With the modelling room now well on it's way towards completion, a change of pace was required and I took some time to move ahead with the Captain's Flat ore loader. I have decided to build the structure into a mini diorama so that if it does not end up as an inclusion on the layout it will at least have a home that can be added to the "shelf" pieces I have already built. I say "if" included for good reason as the only logical place for it and associated sidings on the layout would be on the as yet uncompleted section of the layout which is directly opposite Fish River yard.
So with the diorama carcass built, it was time to research and construct the weighman's hut which on the prototype, was located directly under the loader shed and adjacent to the track. With this quaint...but rudimentary little shed basically completed, the whole structure can be placed onto the diorama so that final scenery contours can be worked out.
As I studied the prototype photos for the gazzilionth time...it is not difficult to be drawn into imagining what it must have been like to have worked in this relatively harsh environment. I guess the weighman would have had other duties as I can't imagine that this job would have been a day to day "whole of shift" proposition. As there was no stockpiling of ore at the loader, the job obviously depended on when wagons were available to load and the frequency of trains. I have no idea if there was any "manual" movement of wagons...so there certainly would have been down time at this location. Perhaps the weighman was also engaged in work associated with the goods shed that was opposite and adjacent to the loader. Or he may well have been purloined from the actual mine when and as required. At the end of the day it would have been a fairly dirty, dusty, noisy and unpleasant job as the ore free fell from the trucks above, through the chute and into the S and K trucks within almost arms length from his workstation. Winters would have been uncomfortable and summers would have been almost unbearable with the ever present danger of snakes and other vermin having almost free access to the poorly insulated and sealed "office". I have learnt that there was a fuel stove in the shed and also a communication tube between the shed and the loader above, which allowed communications between the truck driver and weighman. Apart from the items spoken of here and of course the actual weighscale...it would appear that creature comforts were minimal and it certainly was a spartan existence. I have also come across some period photos that show there were raised platforms either side of the loader and adjacent to the outer rail that I imagine were used for "trimming" the loads and I guess this would have entailed extra workers at peak times. I am not sure whether I will include these platforms in the actual model...but I guess for fidelity sake I should research them further as they would certainly add visual interest to the scene.
The scenery will be a fairly easy and plain operation as one thing that was still obvious up until a few years ago is that the ore slurry and tailings that had built up in the soil over many years, certainly curtailed any plant growth near the rail corridor.
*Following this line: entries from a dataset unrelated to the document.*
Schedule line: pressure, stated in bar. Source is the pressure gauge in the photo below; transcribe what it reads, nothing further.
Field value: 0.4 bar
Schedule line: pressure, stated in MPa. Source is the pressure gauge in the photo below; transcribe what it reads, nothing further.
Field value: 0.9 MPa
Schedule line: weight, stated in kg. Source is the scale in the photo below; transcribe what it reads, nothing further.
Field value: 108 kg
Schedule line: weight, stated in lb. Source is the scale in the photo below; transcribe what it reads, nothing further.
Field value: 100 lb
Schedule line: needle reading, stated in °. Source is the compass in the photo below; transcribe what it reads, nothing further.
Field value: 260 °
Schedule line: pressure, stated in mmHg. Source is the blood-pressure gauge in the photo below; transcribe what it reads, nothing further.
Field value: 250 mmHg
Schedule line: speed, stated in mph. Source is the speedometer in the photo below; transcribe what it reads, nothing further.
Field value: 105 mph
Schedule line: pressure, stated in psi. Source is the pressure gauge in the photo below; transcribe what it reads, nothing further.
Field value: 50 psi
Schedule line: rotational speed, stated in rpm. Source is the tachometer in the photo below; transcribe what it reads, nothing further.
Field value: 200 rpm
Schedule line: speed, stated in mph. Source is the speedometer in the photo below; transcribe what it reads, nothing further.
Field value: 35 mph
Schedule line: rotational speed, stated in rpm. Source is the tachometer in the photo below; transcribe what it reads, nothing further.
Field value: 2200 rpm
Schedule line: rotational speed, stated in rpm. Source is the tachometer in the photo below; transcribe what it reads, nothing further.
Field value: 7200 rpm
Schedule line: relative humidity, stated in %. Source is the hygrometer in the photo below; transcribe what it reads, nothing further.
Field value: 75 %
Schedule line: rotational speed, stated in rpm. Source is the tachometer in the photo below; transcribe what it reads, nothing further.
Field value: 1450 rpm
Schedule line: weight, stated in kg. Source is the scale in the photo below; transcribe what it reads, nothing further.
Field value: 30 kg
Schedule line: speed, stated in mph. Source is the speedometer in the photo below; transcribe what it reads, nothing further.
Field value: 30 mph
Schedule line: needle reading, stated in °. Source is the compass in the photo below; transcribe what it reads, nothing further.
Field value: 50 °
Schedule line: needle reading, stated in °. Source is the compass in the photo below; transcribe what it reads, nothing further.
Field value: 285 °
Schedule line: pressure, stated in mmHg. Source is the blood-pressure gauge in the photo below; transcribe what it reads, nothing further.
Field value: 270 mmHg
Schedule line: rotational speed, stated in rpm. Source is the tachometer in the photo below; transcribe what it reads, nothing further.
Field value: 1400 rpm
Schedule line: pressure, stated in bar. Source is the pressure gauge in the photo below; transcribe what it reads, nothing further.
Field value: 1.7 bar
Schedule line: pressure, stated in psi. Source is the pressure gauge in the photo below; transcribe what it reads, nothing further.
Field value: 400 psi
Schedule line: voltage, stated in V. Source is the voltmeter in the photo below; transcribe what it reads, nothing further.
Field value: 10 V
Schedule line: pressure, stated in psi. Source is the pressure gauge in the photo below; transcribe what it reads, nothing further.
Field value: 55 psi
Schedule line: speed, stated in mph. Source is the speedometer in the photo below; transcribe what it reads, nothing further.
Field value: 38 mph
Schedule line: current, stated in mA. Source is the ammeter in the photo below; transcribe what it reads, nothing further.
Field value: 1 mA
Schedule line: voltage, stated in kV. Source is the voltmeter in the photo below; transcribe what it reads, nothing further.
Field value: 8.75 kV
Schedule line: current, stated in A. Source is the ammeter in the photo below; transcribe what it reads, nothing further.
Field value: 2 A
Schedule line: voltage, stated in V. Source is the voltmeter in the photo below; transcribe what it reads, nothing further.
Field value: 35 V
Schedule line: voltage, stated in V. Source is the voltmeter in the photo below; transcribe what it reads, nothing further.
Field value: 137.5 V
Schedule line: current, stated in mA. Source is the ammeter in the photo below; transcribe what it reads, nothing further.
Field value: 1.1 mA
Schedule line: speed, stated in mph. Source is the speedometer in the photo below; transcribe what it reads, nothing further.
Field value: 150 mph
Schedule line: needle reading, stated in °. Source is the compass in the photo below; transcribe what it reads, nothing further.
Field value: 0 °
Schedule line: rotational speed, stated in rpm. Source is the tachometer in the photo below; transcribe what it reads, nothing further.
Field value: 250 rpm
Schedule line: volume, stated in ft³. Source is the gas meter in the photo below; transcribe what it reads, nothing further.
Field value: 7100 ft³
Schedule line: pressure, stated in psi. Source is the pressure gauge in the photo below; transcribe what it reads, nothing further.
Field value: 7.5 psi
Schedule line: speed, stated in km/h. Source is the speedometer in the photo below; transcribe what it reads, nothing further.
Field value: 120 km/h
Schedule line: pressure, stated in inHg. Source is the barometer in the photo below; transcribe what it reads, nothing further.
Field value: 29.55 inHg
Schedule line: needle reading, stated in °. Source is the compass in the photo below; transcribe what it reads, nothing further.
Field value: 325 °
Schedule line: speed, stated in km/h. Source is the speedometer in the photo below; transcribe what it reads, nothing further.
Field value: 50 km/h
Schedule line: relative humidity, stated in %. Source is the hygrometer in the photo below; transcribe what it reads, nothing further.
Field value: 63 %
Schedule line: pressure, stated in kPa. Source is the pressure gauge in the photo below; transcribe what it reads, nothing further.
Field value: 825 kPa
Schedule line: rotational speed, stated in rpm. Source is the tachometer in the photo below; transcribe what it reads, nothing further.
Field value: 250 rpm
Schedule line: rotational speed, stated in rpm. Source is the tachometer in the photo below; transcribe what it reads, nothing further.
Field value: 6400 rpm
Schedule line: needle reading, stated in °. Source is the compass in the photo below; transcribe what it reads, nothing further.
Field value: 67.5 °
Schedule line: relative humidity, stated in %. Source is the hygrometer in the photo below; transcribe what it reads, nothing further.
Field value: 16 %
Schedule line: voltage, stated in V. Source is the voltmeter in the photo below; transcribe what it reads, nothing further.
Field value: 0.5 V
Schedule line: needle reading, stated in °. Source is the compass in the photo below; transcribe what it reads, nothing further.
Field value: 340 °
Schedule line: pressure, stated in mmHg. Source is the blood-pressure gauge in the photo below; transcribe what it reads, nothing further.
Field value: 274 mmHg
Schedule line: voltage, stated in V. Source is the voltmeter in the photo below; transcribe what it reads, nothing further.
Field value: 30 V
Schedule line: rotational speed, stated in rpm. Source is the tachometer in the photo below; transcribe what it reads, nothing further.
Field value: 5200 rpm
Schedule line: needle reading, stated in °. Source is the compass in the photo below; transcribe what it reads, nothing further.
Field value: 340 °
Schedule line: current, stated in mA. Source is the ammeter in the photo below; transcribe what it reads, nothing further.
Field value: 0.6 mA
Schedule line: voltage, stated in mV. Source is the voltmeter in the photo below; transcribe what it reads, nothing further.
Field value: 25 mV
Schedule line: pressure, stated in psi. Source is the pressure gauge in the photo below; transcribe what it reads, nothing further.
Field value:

Indeed it took over 40 years for any real recovery of the plant life within the corridor of the bulk of the branch to gain any obvious foothold.
I have also been fortunate to have found some road trucks that match the type used on the prototype, amongst my large collection of "stuff" and I will certainly convert at least two of them once the final detailing takes place. As can be seen in the attached photos, I have also decided to include two sidings on the diorama and while one will be the actual loader road, I will try and include a yard crane straddling the other siding. There was one located on the prototype just beyond the loader and adjacent to the goods shed and it's inclusion on the diorama will add scenic value I feel. One other feature will be the inclusion of the actual weighbridge decking and this will be constructed from laser etched and cut engraving plastic with the casting patterns and detail included.